== Task directions ==
Give back an exact copy of the lines in the records below, from the line that has "Healing health in" through the line that has "<h2> Eating Food </h2>", and nothing besides.

== Data supplied ==
──────

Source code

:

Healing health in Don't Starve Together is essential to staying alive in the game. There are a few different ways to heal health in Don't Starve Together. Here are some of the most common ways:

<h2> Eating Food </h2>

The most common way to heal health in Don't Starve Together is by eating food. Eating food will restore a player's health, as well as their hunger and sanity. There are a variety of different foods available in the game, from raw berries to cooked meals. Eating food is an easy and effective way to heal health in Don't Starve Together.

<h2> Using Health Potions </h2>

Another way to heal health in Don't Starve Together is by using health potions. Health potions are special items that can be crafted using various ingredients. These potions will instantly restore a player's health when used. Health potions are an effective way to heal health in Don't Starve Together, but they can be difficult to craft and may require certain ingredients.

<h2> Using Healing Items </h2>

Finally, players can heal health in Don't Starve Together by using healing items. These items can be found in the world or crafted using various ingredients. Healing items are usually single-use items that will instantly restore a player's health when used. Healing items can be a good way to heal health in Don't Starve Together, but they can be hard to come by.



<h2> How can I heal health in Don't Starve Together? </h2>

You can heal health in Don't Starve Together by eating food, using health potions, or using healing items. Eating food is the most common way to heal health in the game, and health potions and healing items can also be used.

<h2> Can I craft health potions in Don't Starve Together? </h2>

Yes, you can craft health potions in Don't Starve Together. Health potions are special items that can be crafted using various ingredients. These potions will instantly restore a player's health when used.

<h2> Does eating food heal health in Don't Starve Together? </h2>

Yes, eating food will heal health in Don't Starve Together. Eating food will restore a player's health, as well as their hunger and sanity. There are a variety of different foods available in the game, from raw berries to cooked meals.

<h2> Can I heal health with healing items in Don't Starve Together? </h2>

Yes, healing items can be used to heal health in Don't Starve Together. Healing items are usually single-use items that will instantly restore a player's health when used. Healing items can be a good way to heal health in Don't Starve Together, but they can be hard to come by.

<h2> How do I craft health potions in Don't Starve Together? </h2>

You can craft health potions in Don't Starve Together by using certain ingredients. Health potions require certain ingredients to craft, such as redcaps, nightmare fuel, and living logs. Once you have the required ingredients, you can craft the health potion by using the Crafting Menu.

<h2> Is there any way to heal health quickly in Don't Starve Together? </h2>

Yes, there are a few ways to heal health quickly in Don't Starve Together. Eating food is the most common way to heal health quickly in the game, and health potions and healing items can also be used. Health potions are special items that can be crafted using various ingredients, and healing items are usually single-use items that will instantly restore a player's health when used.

──────

== Your solution ==
Healing health in Don't Starve Together is essential to staying alive in the game. There are a few different ways to heal health in Don't Starve Together. Here are some of the most common ways:

<h2> Eating Food </h2>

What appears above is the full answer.